# NSInternalScriptError in Applescript



## macmastah (Aug 29, 2006)

Hi,

I'm having a problem with the attached applescript which tries to add chapter markers to the frontmost quicktime movie. It's supposed to place the markers wherever the playhead is, but always gives me an "NSInternalScriptError."

It highlights this line after it displays the error:

	make new track at sourceMovie with data alias chapterFile

Could someone please tell me how to fix this?

Thanks


----------



## Mikuro (Aug 29, 2006)

Looks like an incompatibility has cropped up with newer versions of QuickTime Player. Some scripts I wrote to do the same thing now give me that same error. I'm sure they worked as recently as December (with whatever version of QT was newest at that point).

I'll see if I can fix mine later and tell you what I find. From the look of it, though, I'd guess that Apple broke QT's scriptability in a recent update.


----------



## macmastah (Aug 29, 2006)

Thanks for doing that!

I look forward to hearing if you fixed it.


----------



## Mikuro (Aug 29, 2006)

I haven't found a way to fix it exactly, but I just ran my old script using QuickTime Player 6.5 instead of 7, and it works just fine.

It's likely that the script you posted would also work with QTP 6.5, but I can't say for sure since I can't even get it to produce an error on my machine; it just silently dies. It seems like it wants to use speech recognition, and my Mini doesn't have a microphone, so maybe that's why.
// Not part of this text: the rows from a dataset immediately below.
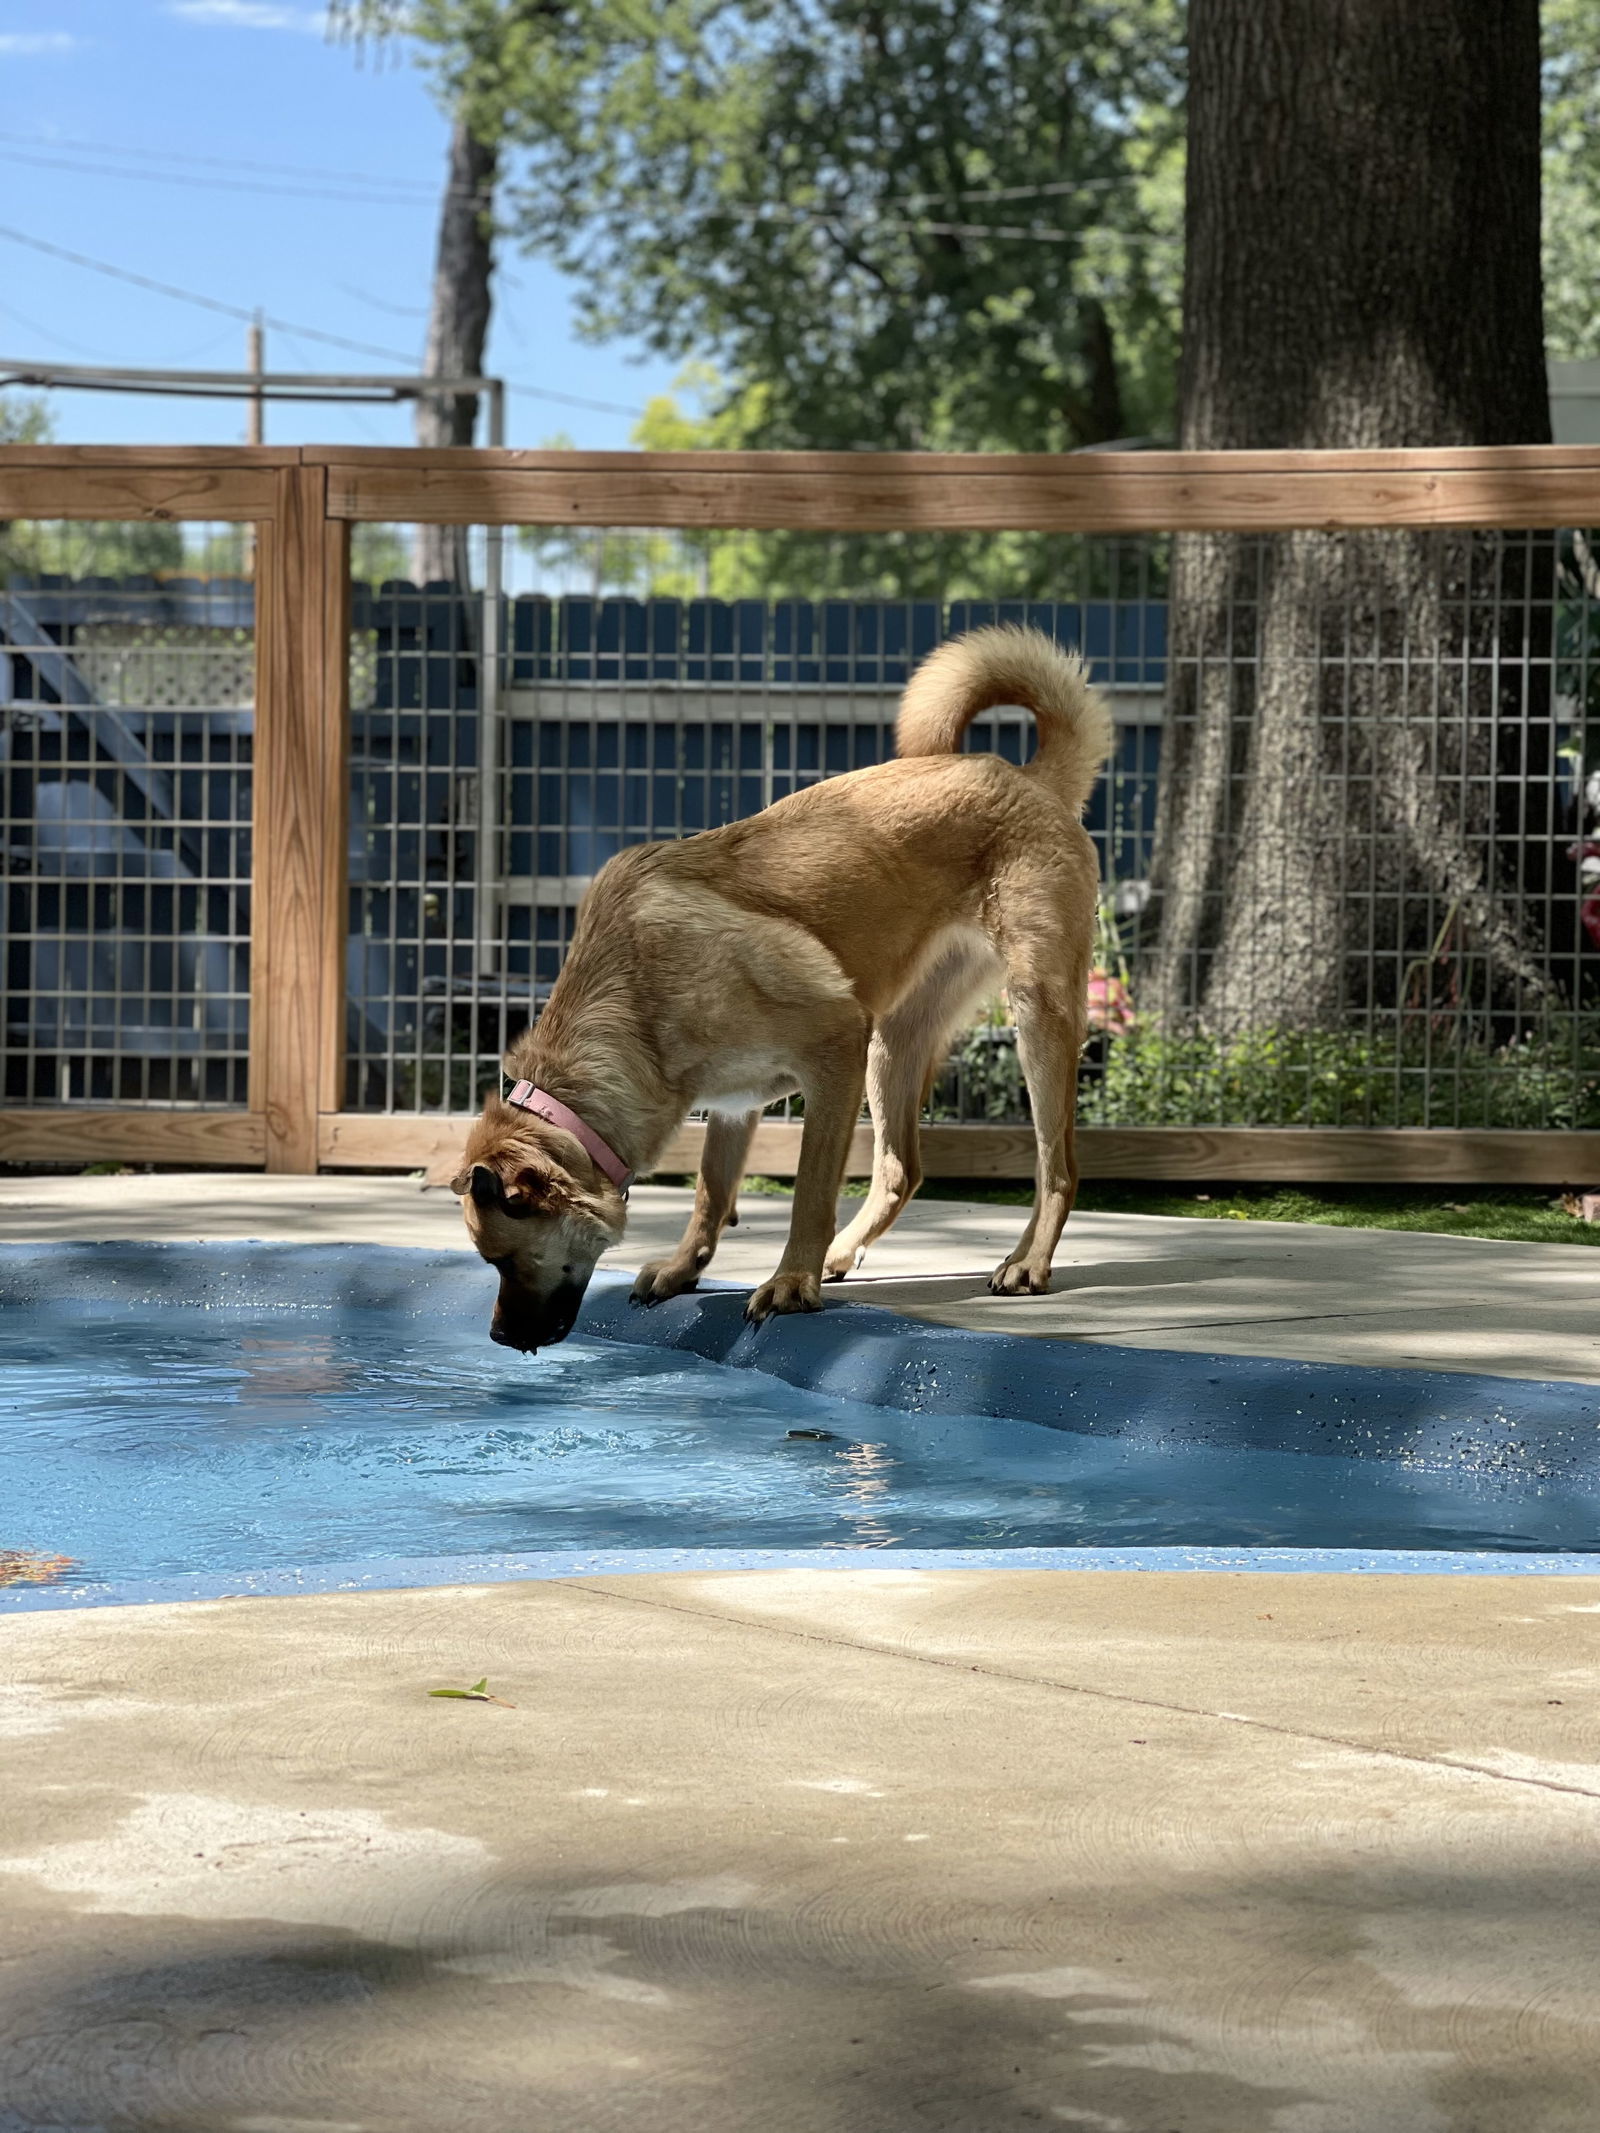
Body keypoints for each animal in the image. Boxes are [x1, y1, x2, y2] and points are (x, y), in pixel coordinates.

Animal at [452, 622, 1100, 1348]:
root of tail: (1025, 777)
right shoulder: (735, 1103)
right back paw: (845, 1254)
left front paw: (791, 1283)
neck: (634, 999)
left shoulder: (836, 1047)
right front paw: (684, 1267)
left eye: (503, 1257)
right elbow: (711, 1191)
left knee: (1057, 1166)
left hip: (1034, 1018)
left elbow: (810, 1191)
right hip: (894, 1043)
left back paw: (1027, 1261)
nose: (498, 1337)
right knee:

In case you're wondering, when you use QTP 6 with QT7 installed, it still uses QT7, so you can play H.264 and all that. The only major difference is the interface.


----------



## macmastah (Aug 30, 2006)

Thanks so much for your help, Mikuro!

One thing, do you know where I can get Quicktime 6.5 player for mac? I can't seem to find it anywhere.

Thanks again.


----------